One definition of the knowledge economy, taken from today’s overwhelmingly popular web knowledge resource, wikipedia, defines the knowledge economy as the use of knowledge technologies (such as knowledge engineering and knowledge management) to produce economic benefits.
Clearly, it is important for language services to be classified and advertised as a part, nay a critical and indispensable part, of the knowledge economy for three reasons:
a) Language services ARE an integral part of today’s knowledge economy. The wheels of globalization, itself predicated on a knowledge economy, would grind to a halt without language services.
b) Language services are not accorded the recognition they deserve in today’s comprehensive march towards globalization. Being classified as a component of the knowledge economy will confer on them the status they truly deserve.
c) Payment for language services is not commensurate with the benefits they bring to the world economy. Once they get due recognition, pay scales will be revised accordingly by market forces.
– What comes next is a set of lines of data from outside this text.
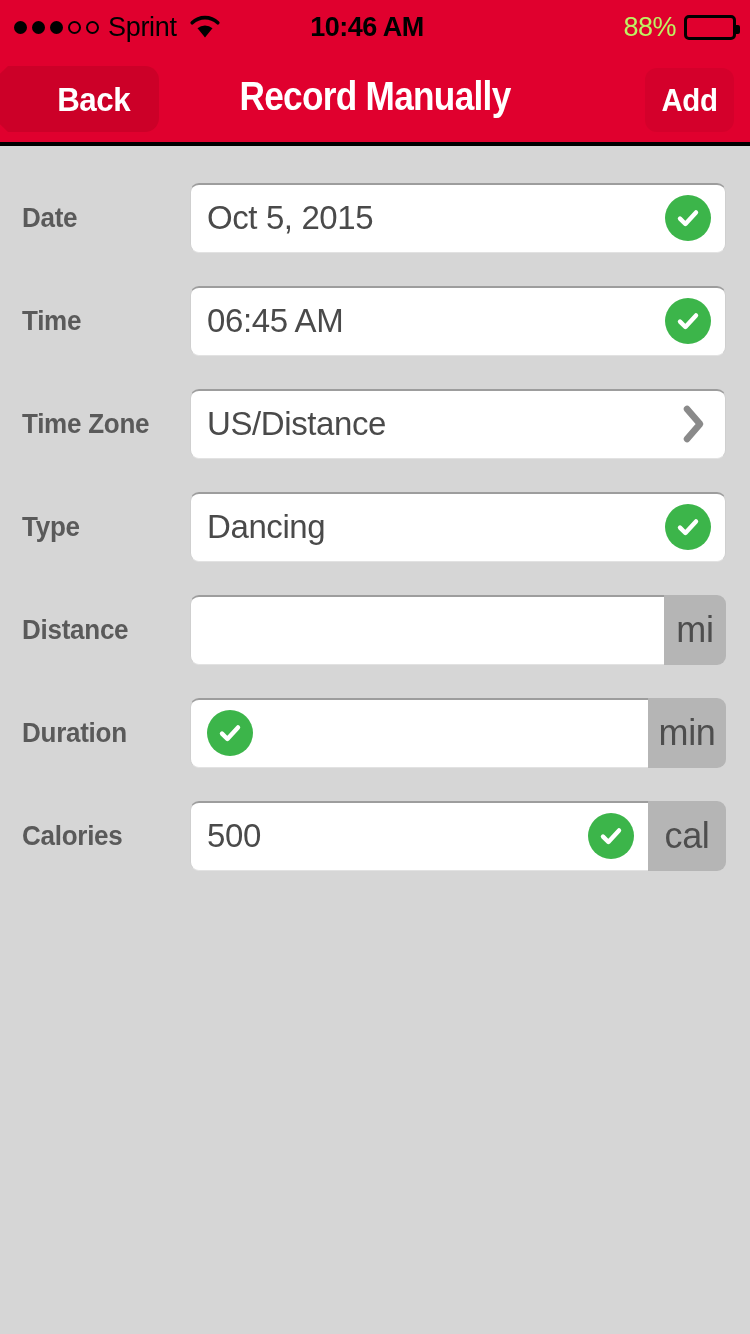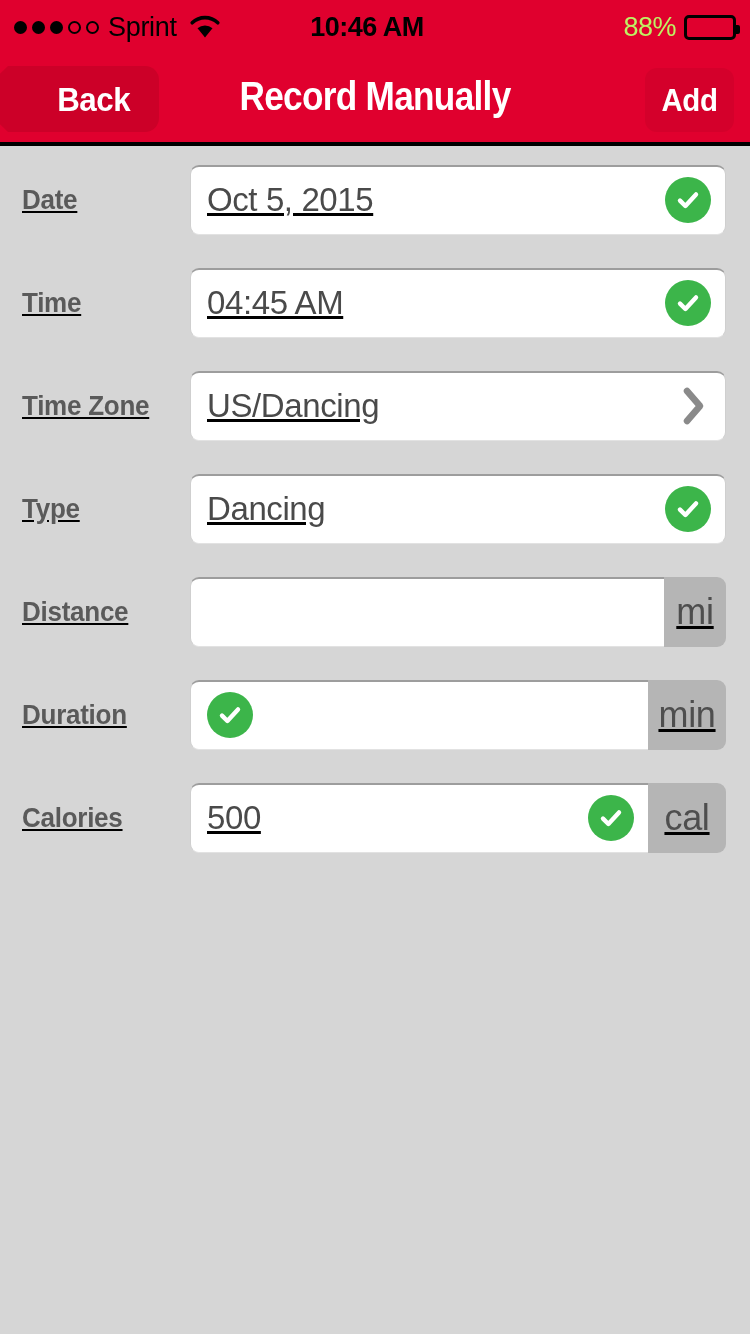--- a/index.html
+++ b/index.html
@@ -132,22 +132,21 @@
   .add-label {
     color: #fff;
     font-size: 32px;
     font-weight: bold;
     letter-spacing: -0.4px;
     transform: scaleX(0.92);
   }
 
   
   .form {
-    padding-top: 2px;
-    text-decoration: underline;
+    padding-top: 20px;
   }
   .form-row {
     height: 103px;
     display: flex;
     align-items: center;
     padding-left: 22px;
   }
   .row-label {
     width: 168px;
     flex: 0 0 168px;
@@ -268,34 +267,34 @@
               <path d="M7 15.6 L12.4 21 L23 9.4" stroke="#fff" stroke-width="4.4" fill="none" stroke-linecap="round" stroke-linejoin="round"></path>
             </svg>
           </span>
         </div>
       </div>
     </div>
     <div class="form-row">
       <div class="row-label">Time</div>
       <div class="field-wrap">
         <div class="field">
-          <span class="field-value">04:45 AM</span>
+          <span class="field-value">06:45 AM</span>
           <span class="check-badge">
             <svg width="30" height="30" viewBox="0 0 30 30">
               <path d="M7 15.6 L12.4 21 L23 9.4" stroke="#fff" stroke-width="4.4" fill="none" stroke-linecap="round" stroke-linejoin="round"></path>
             </svg>
           </span>
         </div>
       </div>
     </div>
     <div class="form-row">
       <div class="row-label">Time Zone</div>
       <div class="field-wrap">
         <div class="field">
-          <span class="field-value">US/Dancing</span>
+          <span class="field-value">US/Distance</span>
           <span class="chevron">
             <svg width="26" height="40" viewBox="0 0 26 40">
               <path d="M6 5 L19 20 L6 35" stroke="#8a8a8a" stroke-width="6.5" fill="none" stroke-linecap="round" stroke-linejoin="round"></path>
             </svg>
           </span>
         </div>
       </div>
     </div>
     <div class="form-row">
       <div class="row-label">Type</div>

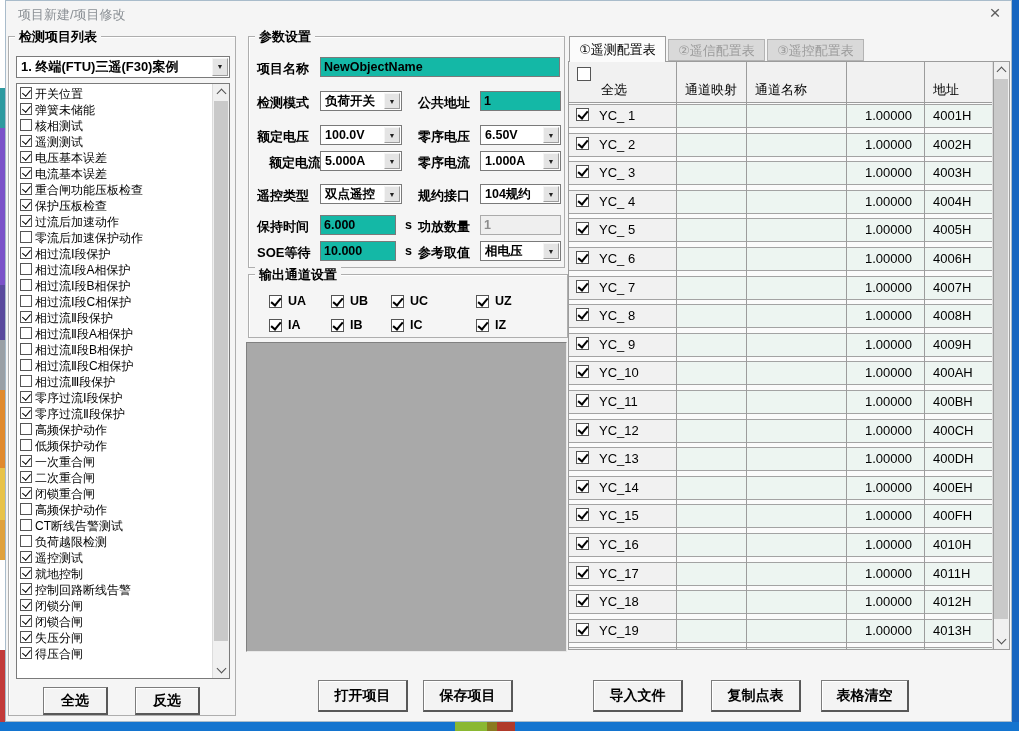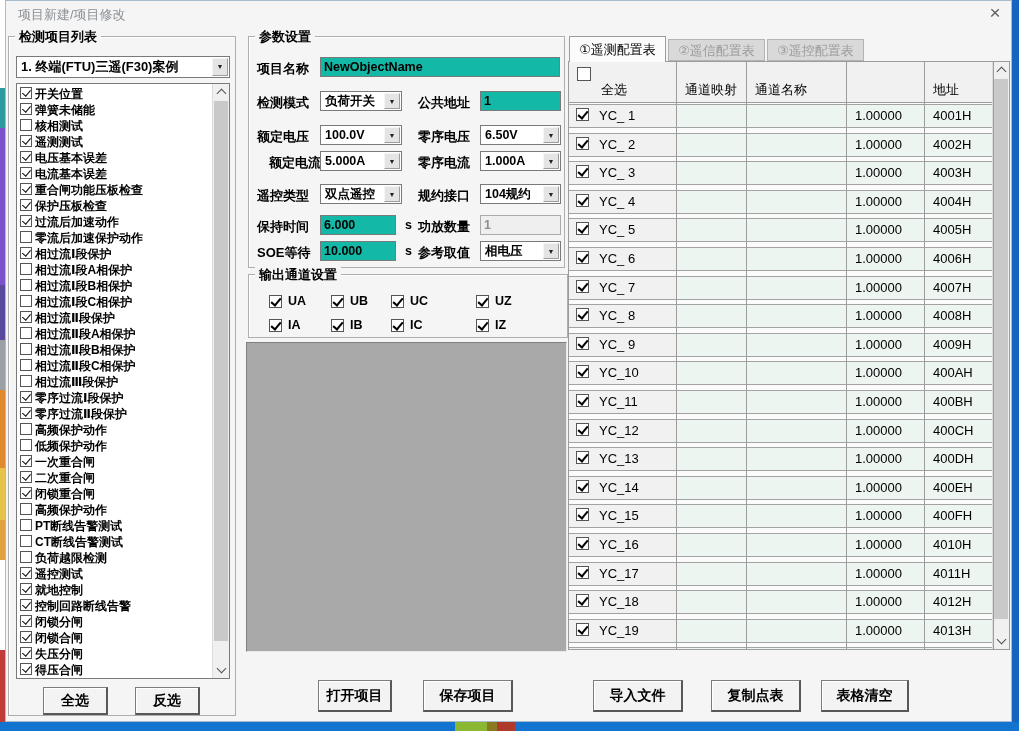--- a/index.html
+++ b/index.html
@@ -37,21 +37,21 @@
   .cb.small{width:12px;height:12px;}
   .cb.small.checked::after{left:2.5px;top:0px;width:3.5px;height:7px;border-width:0 1.8px 1.8px 0;}
 
   .lbl{position:absolute;font-size:13px;font-weight:bold;color:#000;white-space:nowrap;}
 
   
   .listbox{position:absolute;background:#fff;border:1px solid #7a7a7a;box-sizing:border-box;overflow:hidden;}
   .list-items{position:absolute;left:1px;top:1px;right:18px;bottom:1px;overflow:hidden;}
   .list-item{position:relative;height:16px;}
   .list-item .cb{left:2px;top:2px;}
-  .list-item .li-label{position:absolute;left:17px;top:1px;font-size:12px;font-weight:bold;white-space:nowrap;}
+  .list-item .li-label{position:absolute;left:17px;top:1px;font-size:12px;font-weight:normal;white-space:nowrap;}
 
   
   .sbar{position:absolute;background:#f0f0f0;border-left:1px solid #dcdcdc;box-sizing:border-box;}
   .sb-btn{position:absolute;left:0;width:100%;height:16px;background:#f0f0f0;}
   .chev{position:absolute;left:5px;width:6px;height:6px;border:solid #505050;border-width:0 1.5px 1.5px 0;}
   .chev.up{top:6px;transform:rotate(-135deg);}
   .chev.down{top:3px;transform:rotate(45deg);}
   .sb-thumb{position:absolute;left:1px;right:1px;background:#c9c9c9;}
 
   
@@ -67,21 +67,21 @@
   .grid-header{position:absolute;left:0;top:0;height:41px;width:424px;background:#f1f1f1;border-bottom:1px solid #9c9c9c;box-sizing:border-box;}
   .gh-cell{position:absolute;top:0;height:41px;box-sizing:border-box;}
   .gh-text{position:absolute;left:9px;top:19px;font-size:13px;color:#000;white-space:nowrap;}
   .rows-wrap{position:absolute;left:0;top:42px;width:424px;bottom:0;overflow:hidden;}
   .trow{position:relative;height:22px;border-top:1px solid #a3a3a3;border-bottom:1px solid #a3a3a3;margin-bottom:4.6px;display:flex;}
   .tcell{height:22px;box-sizing:border-box;font-size:13px;color:#000;line-height:22px;}
   .tcell.c1{width:107px;background:#f1f1f1;position:relative;}
   .tcell.cd{background:#edf5f1;}
   .tcell.c2{width:70px;}
   .tcell.c3{width:100px;}
-  .tcell.c4{width:78px;padding-left:9px;}
+  .tcell.c4{width:78px;padding-left:19px;}
   .tcell.c5{width:69px;padding-left:9px;}
   .tcell.c1 .cb{left:7px;top:3px;width:13px;height:13px;}
   .tcell.c1 .rlabel{position:absolute;left:30px;top:0;font-size:13px;}
   .vline{position:absolute;top:0;bottom:0;width:1px;background:#9c9c9c;z-index:4;}
 
   .gray-panel{position:absolute;background:#a9a9a9;border:1px solid #808080;border-right-color:#e8e8e8;border-bottom-color:#e8e8e8;box-sizing:border-box;}
 
   .unit{position:absolute;font-size:12.5px;font-weight:bold;color:#000;}
 </style>
 </head>
@@ -218,24 +218,20 @@
             <span class="cb small checked"></span>
             <span class="li-label">二次重合闸</span>
           </div>
           <div class="list-item">
             <span class="cb small checked"></span>
             <span class="li-label">闭锁重合闸</span>
           </div>
           <div class="list-item">
             <span class="cb small"></span>
             <span class="li-label">高频保护动作</span>
-          </div>
-          <div class="list-item">
-            <span class="cb small"></span>
-            <span class="li-label">PT断线告警测试</span>
           </div>
           <div class="list-item">
             <span class="cb small"></span>
             <span class="li-label">CT断线告警测试</span>
           </div>
           <div class="list-item">
             <span class="cb small"></span>
             <span class="li-label">负荷越限检测</span>
           </div>
           <div class="list-item">
@@ -602,19 +598,19 @@
       <div class="sb-btn" style="top:0;">
           <span class="chev up"></span>
         </div>
       <div class="sb-thumb" style="top:17px;height:540px;"></div>
       <div class="sb-btn" style="bottom:0;">
           <span class="chev down"></span>
         </div>
     </div>
   </div>
 
-  <div class="pbtn" style="left:318px;top:680px;width:74px;height:32px;text-align:right;">打开项目</div>
+  <div class="pbtn" style="left:318px;top:680px;width:90px;height:32px;text-align:right;">打开项目</div>
   <div class="pbtn" style="left:423px;top:680px;width:90px;height:32px;">保存项目</div>
   <div class="pbtn" style="left:593px;top:680px;width:90px;height:32px;">导入文件</div>
   <div class="pbtn" style="left:711px;top:680px;width:90px;height:32px;">复制点表</div>
   <div class="pbtn" style="left:821px;top:680px;width:88px;height:32px;">表格清空</div>
 
 </div>
 
 </body></html>

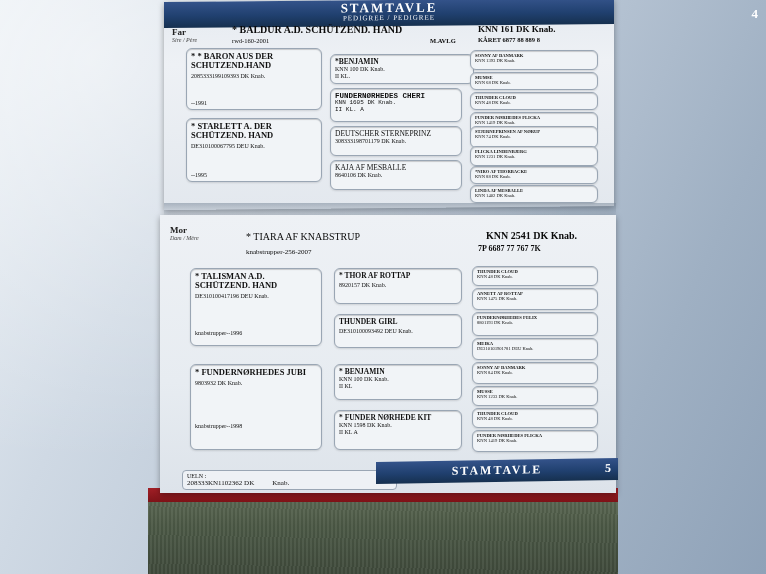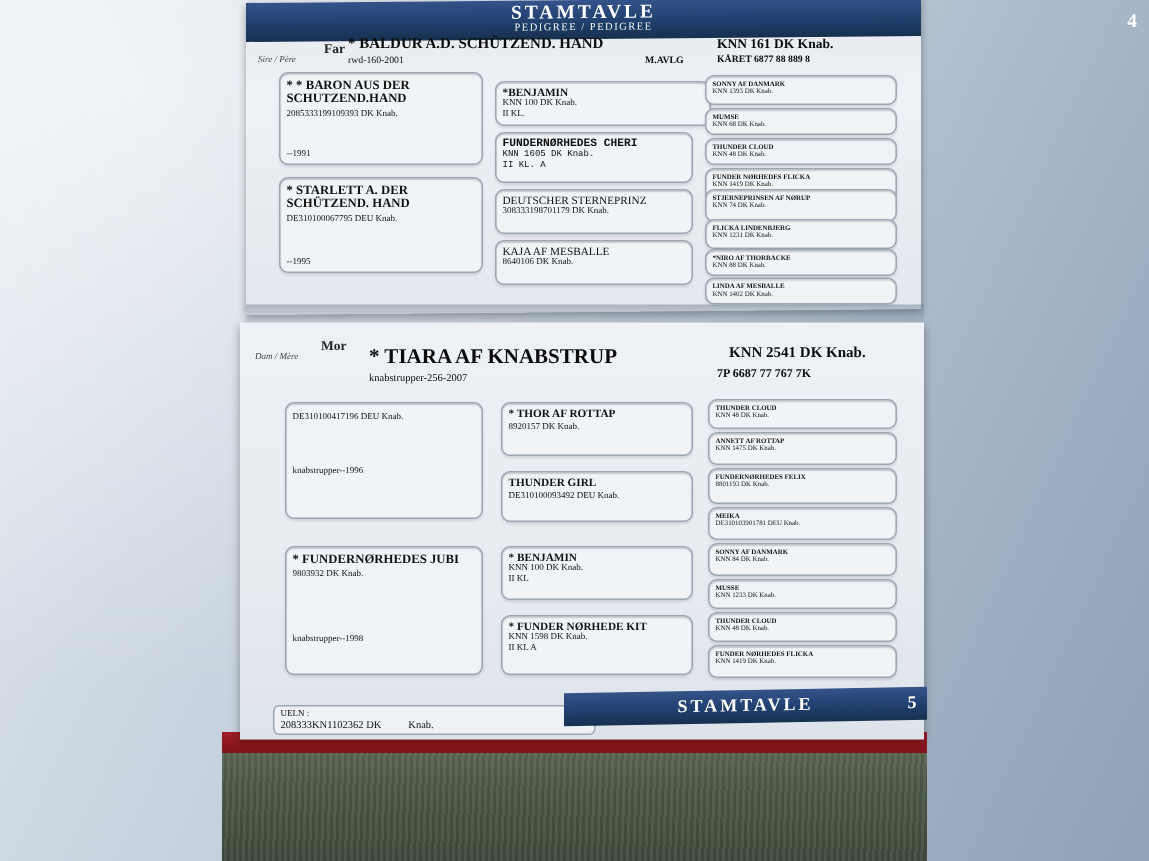--- a/index.html
+++ b/index.html
@@ -61,21 +61,21 @@
   .blue-header2{
     position:absolute;left:376px;top:460px;width:242px;height:22px;
     background:linear-gradient(180deg,#34538a 0%,#20406f 55%,#16304f 100%);
     color:#fff;text-align:center;
     transform:skewY(-1deg);
   }
   .blue-header2 .t1{font-size:12px;letter-spacing:2px;font-weight:bold;line-height:20px;}
   .blue-header2 .pn{position:absolute;right:7px;top:3px;font-size:12px;font-weight:bold;}
 
   .side-label{position:absolute;font-size:7px;color:#222;}
-  .side-label .big{font-size:9px;font-weight:bold;display:block;line-height:9px;margin-left:44px;}
+  .side-label .big{font-size:9px;font-weight:bold;display:block;line-height:9px;}
   .side-label .small{font-size:6px;font-style:italic;color:#444;display:block;}
 
   
   .bx{
     position:absolute;
     background:#f1f4f7;
     border:1px solid #9aa6b4;
     border-radius:6px;
     box-shadow:0 1px 1px rgba(0,0,0,.18) inset, 0 1px 2px rgba(0,0,0,.12);
     padding:3px 4px;
@@ -198,27 +198,28 @@
 <div class="crease"></div>
 
 <div class="page" id="page-mor"></div>
 
 <div class="side-label" style="left:170px;top:226px;">
   <span class="big">Mor</span>
   <span class="small">Dam / Mère</span>
 </div>
 
 <div class="hdrbox" style="left:246px;top:231px;">
-  <span style="font-weight:bold;font-size:14px;">* TIARA AF KNABSTRUP</span>
+  <span style="font-weight:normal;font-size:10px;">* TIARA AF KNABSTRUP</span>
 </div>
 <div class="hdrbox" style="left:246px;top:248px;font-size:7px;">knabstrupper-256-2007</div>
 <div class="hdrbox" style="left:478px;top:230px;font-size:10px;font-weight:bold;margin-left:8px;">KNN 2541 DK Knab.</div>
 <div class="hdrbox" style="left:478px;top:244px;font-size:8px;font-weight:bold;">7P 6687 77 767 7K</div>
 
 <div class="bx" style="left:190px;top:268px;width:132px;height:78px;">
+  <div class="n1">* TALISMAN A.D. SCHÜTZEND. HAND</div>
   <div class="n3" style="margin-top:3px;">DE310100417196 DEU Knab.</div>
   <div class="n3" style="margin-top:30px;">knabstrupper--1996</div>
 </div>
 <div class="bx" style="left:190px;top:364px;width:132px;height:86px;">
   <div class="n1">* FUNDERNØRHEDES JUBI</div>
   <div class="n3" style="margin-top:3px;">9803932 DK Knab.</div>
   <div class="n3" style="margin-top:36px;">knabstrupper--1998</div>
 </div>
 
 <div class="bx" style="left:334px;top:268px;width:128px;height:36px;">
No one can argue that language services such as translation or interpretation do not produce economic benefits. What has to be driven home is the magnitude of economic benefits produced.
i) While language services produce no tangible products or sales (apart from the language services sold themselves), the intangible effects of localization on product sales are substantial.
ii) Language services also enhance global collaboration, nay, are the very factor that make it possible . Ask any two multinational companies what underpins their process of collaboration. The answer: a Memorandum of Understanding or some sort of Legal Agreement drawn up in the languages of the countries of the participating companies. So language services are required for global collaboration to even be initiated. And that global collaboration produces economic benefits is a fact.
It is therefore, indisputable that language services are a knowledge technology and that they produce considerable intangible economic benefits that are critical to the production of a host of tangible economic benefits.
That being established, we as language service providers, can go a step further, and claim that language services are the very bedrock of the knowledge economy. However, what is it that makes language services stand out as a special knowledge-based service? There exist today many knowledge-based technologies, such as information technology, software engineering, artificial intelligence technologies, cognitive sciences, etc. Why are language services unique?
An analogy with a natural phenomenon can drive home the point. Just as the light of the sun is the very essence of the sun’s ability to illumine, language is the very essence of all knowledge. Just as the light of the sun illumines all objects in the solar system, language is used to describe all known phenomena in our known universe, and therefore forms the very backbone of all human knowledge. While knowledge is domain-specific, language is meta-knowledge. Language services are hence very special, since no knowledge is possible without language.
Language services will thus form the very bedrock of the global knowledge economy going forward. It is time language services are accorded their rightful place in the global economy. In terms of recognition. In terms of stature. And yes, in terms of remuneration.